Let's say we're enumerating example.com. Initially, you might run:

tourmaline spider example.com

Now imagine that this is the output you started to get:

https://example.com/en/ - 200 OK (20 left)
https://example.com/de/ - 200 OK (30 left)
https://example.com/ko/ - 200 OK (45 left)
...
https://example.com/en/tos - 200 OK (490 left)
https://example.com/de/tos - 200 OK (540 left)
https://example.com/ko/tos - 200 OK (780 left)

This means that the site has different pages for every language it supports. This is great for people trying to read what's on the site, but it's a little annoying for us. We can filter out non-english results with:

tourmaline spider example.com -r "/en/"

You can can change "/en/" to the letters of any language, not just english.

However, even though our output would look like this:

https://example.com/en/ - 200 OK (20 left)
https://example.com/en/tos - 200 OK (490 left)

The spider is still using resources to scan through those pages, thus increasing the search time.
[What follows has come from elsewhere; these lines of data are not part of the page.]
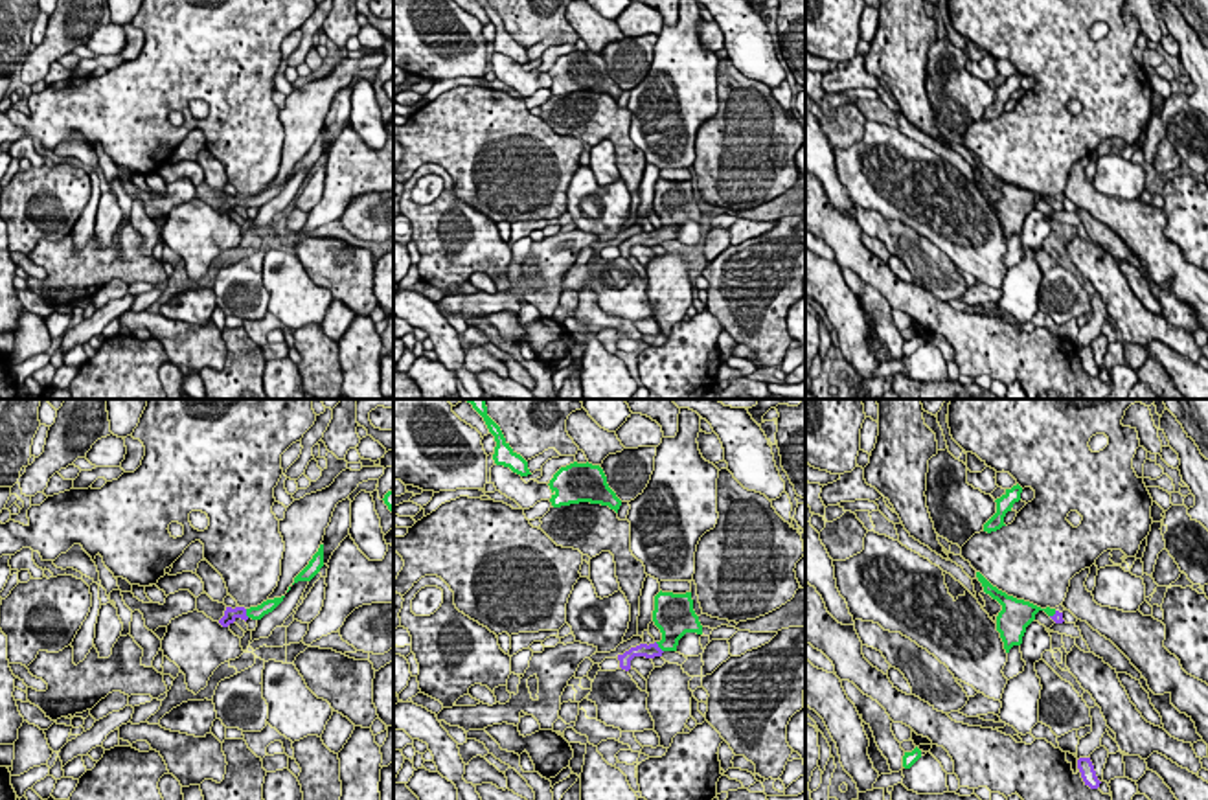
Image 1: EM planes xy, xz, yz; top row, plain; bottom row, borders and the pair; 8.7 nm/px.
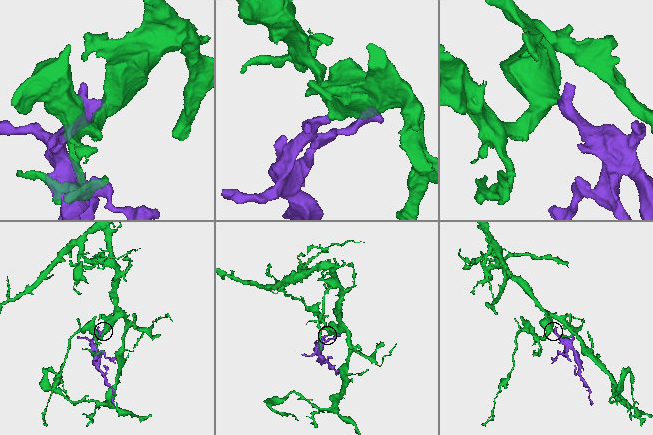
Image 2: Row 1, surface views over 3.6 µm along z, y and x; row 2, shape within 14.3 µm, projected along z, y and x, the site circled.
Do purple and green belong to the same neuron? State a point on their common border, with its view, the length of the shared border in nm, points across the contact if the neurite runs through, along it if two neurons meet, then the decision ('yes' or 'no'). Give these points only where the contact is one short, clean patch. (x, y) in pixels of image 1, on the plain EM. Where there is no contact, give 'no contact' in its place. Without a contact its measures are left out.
contact xz (659, 236); length 120 nm; way xz (649, 240), (659, 236), (670, 225), (673, 212); yes

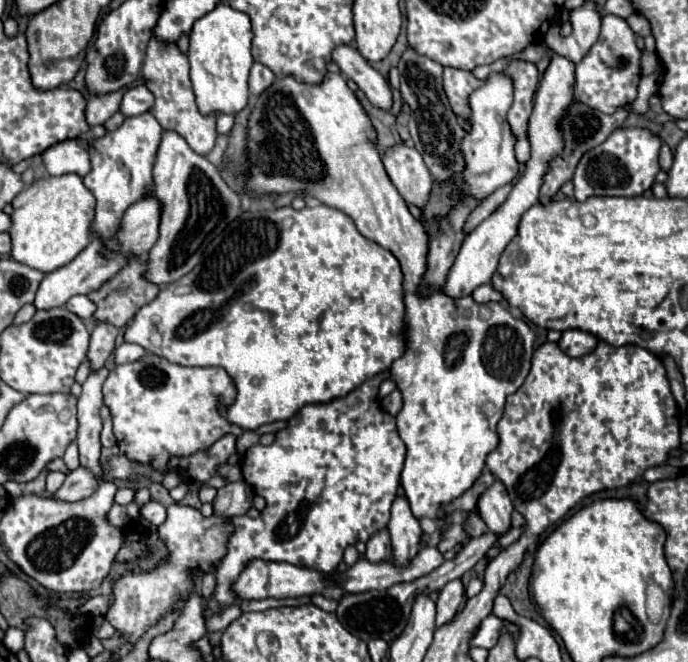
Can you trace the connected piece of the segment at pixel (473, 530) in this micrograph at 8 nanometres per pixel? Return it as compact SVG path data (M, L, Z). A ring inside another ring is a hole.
M473 513L473 515L469 517L469 521L467 521L467 533L469 533L471 537L479 537L481 533L487 533L487 525L481 521L479 513Z

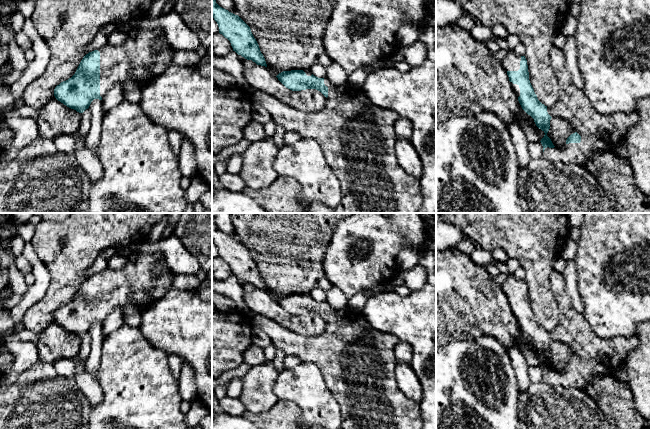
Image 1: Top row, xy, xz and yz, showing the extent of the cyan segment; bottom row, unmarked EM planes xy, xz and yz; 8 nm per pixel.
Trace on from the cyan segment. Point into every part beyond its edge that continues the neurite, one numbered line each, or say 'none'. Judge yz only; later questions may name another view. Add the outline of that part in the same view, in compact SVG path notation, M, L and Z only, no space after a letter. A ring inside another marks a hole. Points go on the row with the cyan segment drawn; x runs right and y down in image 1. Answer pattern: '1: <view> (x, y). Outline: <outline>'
1: yz (511, 62). Outline: M509 50L507 56L502 61L504 70L518 71L520 69L521 56L517 55L513 50Z

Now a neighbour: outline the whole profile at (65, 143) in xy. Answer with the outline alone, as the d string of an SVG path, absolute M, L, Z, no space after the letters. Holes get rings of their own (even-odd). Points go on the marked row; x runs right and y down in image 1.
M58 135L54 137L51 141L56 146L56 149L61 152L73 154L76 148L76 141L74 136L72 135Z

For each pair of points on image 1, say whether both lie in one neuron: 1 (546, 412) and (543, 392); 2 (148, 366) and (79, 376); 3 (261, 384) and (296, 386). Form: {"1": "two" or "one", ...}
{"1": "one", "2": "two", "3": "two"}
We can negate this effect with:

tourmaline spider example.com -r "/en/" --force-regex

Which will make sure that only english paths are added to the queue.

Ignore Regexes Example

Here, we'll be enumerating the made-up site hackme.com with:

tourmaline spider hackme.com

We just want to scout out the pages on the site and see if we get anything interesting. However, upon running the command we get:

https://hackme.com/ - 200 OK (190 left)
https://hackme.com/images/hacker1.png - 200 OK (189 left)
https://hackme.com/images/hacker2.png - 200 OK (188 left)
https://hackme.com/images/hacker3.png - 200 OK (187 left)
https://hackme.com/images/cool-computer.png - 200 OK (186 left)
...

Not only is this annoying, but it makes the search much longer than it really needs to be. We can fix this like we did in the previous example, just this time using an ignore regex:

tourmaline spider hackme.com -i ".*\.(jpg|png|webp)" --force-ignore

Which ensures that images won't be added to the queue.